** Opening Information block **
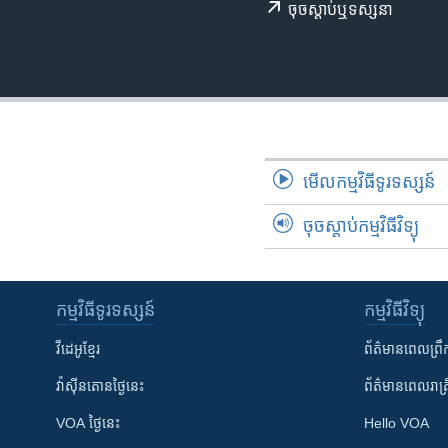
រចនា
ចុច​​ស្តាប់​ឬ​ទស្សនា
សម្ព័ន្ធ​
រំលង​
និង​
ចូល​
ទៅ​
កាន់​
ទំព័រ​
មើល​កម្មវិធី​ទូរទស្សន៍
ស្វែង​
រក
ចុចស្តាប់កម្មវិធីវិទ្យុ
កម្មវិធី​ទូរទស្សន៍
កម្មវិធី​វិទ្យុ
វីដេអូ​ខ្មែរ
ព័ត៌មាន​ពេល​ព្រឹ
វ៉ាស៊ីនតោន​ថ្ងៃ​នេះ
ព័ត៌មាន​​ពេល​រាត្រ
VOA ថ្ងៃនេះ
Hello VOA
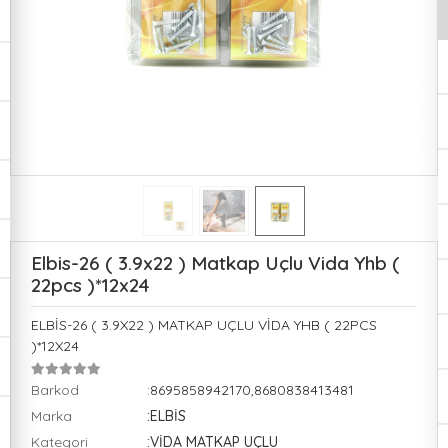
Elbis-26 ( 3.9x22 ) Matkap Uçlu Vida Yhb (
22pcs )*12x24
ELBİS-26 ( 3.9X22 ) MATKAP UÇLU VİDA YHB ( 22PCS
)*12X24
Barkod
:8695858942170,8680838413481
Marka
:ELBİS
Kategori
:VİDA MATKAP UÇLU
** Closing Information block **
** Opening Information block **
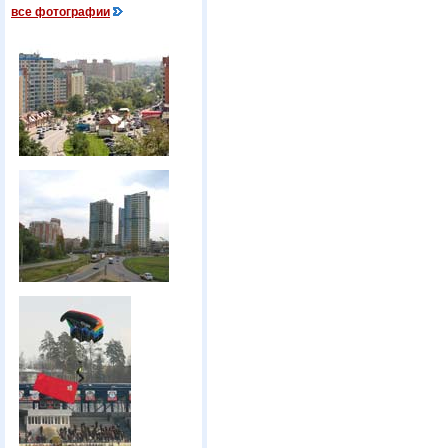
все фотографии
** Closing Information block **
In the listing above, find each line with the word "ELBİS" and copy it.

ELBİS-26 ( 3.9X22 ) MATKAP UÇLU VİDA YHB ( 22PCS
:ELBİS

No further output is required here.